Posted to dev@spamassassin.apache.org by bu...@bugzilla.spamassassin.org on 2004/04/26 05:45:12 UTC

[Bug 3305] New: Are cid.* urls useful to return from get_uri_list for URIDNSBL.pm ?

http://bugzilla.spamassassin.org/show_bug.cgi?id=3305

           Summary: Are cid.* urls useful to return from get_uri_list for
                    URIDNSBL.pm ?
           Product: Spamassassin
           Version: SVN Trunk (Latest Devel Version)
          Platform: Other
        OS/Version: other
            Status: NEW
          Severity: normal
          Priority: P5
         Component: Libraries
        AssignedTo: spamassassin-dev@incubator.apache.org
        ReportedBy: yusufg@outblaze.com


Hi, Currently URIDNSBL.pm uses SA's get_uri_list to get a list of URI's
from a message, the current regex seems to also get uri's of the form
cid:random_characters in the list

cid:.* seems to refer to content-ids,attachments in the same message
when these uris are run through uri_to_domain, they return back the same
result cid:.*

Currently, SURBL relies on get_uri_list the grab the list of domains,
some uri's may not be appropiate as the basis for which to grab domains
for.

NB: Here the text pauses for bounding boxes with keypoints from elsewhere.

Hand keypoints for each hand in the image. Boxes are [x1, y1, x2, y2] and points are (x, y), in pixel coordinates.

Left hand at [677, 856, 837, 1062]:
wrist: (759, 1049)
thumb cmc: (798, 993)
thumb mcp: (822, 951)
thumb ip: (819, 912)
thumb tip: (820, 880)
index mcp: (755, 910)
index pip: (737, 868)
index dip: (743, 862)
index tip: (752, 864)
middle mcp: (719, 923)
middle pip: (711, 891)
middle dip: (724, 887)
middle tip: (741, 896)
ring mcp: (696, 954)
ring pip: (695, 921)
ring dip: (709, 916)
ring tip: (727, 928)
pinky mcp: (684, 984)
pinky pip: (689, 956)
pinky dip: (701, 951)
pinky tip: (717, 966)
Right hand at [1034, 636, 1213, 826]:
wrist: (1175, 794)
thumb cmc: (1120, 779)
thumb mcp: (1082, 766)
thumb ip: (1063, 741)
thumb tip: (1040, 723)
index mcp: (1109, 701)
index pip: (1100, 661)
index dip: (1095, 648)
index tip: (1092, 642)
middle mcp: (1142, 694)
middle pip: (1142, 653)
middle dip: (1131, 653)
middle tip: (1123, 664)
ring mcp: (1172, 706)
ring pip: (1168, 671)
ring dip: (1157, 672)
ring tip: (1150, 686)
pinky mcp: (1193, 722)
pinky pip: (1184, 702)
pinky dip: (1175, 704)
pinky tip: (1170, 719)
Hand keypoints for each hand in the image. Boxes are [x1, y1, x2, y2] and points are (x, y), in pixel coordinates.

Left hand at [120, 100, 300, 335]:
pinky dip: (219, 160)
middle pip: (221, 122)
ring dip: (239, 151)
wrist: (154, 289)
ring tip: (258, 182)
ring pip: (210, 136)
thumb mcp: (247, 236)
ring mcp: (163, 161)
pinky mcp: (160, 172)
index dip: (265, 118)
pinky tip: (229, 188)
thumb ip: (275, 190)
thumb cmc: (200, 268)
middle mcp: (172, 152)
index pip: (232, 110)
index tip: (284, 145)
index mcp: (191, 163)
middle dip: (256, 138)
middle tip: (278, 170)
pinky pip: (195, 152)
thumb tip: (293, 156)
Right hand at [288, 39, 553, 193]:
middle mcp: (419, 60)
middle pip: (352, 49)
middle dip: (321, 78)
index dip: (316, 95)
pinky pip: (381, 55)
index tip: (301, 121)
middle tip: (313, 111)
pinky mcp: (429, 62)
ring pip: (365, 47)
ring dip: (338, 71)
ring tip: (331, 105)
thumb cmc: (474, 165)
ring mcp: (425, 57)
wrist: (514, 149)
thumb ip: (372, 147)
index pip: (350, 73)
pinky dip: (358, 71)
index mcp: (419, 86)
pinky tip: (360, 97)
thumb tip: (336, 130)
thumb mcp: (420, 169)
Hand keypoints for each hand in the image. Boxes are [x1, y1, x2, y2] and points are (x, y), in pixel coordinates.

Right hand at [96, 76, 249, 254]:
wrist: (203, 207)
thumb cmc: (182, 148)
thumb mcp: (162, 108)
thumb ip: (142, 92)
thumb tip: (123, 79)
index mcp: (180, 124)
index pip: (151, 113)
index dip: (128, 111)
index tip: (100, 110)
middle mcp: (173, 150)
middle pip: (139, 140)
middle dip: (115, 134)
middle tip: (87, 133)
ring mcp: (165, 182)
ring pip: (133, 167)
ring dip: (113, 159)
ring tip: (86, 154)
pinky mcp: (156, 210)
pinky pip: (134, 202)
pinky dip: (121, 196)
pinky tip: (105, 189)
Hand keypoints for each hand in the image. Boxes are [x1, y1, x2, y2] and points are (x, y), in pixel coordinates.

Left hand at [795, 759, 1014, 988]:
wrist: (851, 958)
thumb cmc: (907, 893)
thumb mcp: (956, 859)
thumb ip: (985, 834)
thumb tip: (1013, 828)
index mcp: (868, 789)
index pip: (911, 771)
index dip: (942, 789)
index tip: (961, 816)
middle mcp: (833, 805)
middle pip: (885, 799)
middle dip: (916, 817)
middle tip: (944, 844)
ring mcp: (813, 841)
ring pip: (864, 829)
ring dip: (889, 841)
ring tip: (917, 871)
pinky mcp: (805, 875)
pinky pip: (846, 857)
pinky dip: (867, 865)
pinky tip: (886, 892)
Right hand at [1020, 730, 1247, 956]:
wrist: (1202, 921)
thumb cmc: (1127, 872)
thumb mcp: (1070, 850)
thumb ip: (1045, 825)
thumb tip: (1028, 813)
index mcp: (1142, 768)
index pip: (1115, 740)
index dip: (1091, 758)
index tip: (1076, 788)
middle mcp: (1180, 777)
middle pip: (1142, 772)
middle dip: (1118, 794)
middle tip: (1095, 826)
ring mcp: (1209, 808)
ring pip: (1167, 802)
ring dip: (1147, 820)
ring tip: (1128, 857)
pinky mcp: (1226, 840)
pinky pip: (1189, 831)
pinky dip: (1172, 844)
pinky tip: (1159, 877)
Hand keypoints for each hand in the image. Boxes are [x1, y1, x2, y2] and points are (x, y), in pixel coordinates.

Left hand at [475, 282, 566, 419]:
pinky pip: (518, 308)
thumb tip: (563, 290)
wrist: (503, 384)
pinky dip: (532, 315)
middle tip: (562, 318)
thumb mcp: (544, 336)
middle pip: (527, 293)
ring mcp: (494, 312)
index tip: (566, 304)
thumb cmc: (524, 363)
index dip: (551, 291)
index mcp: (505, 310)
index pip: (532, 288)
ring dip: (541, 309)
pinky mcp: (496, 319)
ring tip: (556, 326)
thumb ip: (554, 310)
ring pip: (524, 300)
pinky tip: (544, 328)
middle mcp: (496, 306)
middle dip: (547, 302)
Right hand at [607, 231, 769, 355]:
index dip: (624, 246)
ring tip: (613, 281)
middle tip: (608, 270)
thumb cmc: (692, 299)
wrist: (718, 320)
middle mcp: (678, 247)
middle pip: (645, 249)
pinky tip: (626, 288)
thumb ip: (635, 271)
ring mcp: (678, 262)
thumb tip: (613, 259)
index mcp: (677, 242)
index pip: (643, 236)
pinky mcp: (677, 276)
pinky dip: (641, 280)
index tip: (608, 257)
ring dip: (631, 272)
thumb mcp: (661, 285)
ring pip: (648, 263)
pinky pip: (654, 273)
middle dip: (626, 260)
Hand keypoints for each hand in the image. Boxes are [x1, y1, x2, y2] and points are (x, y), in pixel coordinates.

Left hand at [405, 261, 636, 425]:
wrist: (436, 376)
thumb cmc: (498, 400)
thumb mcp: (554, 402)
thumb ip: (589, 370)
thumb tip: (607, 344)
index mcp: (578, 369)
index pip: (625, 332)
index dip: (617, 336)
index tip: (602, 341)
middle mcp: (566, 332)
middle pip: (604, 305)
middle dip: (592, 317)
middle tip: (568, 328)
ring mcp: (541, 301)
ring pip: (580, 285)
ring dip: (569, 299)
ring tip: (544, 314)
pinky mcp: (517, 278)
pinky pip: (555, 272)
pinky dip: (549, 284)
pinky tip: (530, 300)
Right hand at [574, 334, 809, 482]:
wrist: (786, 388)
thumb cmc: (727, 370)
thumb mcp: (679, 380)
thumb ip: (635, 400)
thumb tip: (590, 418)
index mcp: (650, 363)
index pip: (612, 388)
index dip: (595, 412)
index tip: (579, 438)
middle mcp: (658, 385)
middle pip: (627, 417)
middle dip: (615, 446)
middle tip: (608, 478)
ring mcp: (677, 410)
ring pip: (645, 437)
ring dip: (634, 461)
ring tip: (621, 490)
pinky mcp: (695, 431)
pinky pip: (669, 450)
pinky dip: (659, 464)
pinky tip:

If that list could be cut down, then the pool from which the random
selection is made could be more interesting

e.g, I could write a message with maybe 25-30 cid:.* url's and one
real-spamvertised url'. The probability of URIDNSBL.pm to get the
spamvertised url will be higher if the noise from the cid:.* url or
other non-interesting url's could be removed

Eric Kolve author of SpamcopURI.pm wrote this on the SURBL list
--
I use URI to do all the URI parsing and then check to see if it
has a host method, which only schemes such as http, ftp, gopher, etc.
actually implement.  The cid scheme translates to an internal _foreign
URI type, which has no host implementation.
--

Maybe URIDNSBL.pm should use a filter over get_uri_list which only spits out
uri's which have host implementations and use that to get the random set which
could be fed to uri_to_domain



------- You are receiving this mail because: -------
You are the assignee for the bug, or are watching the assignee.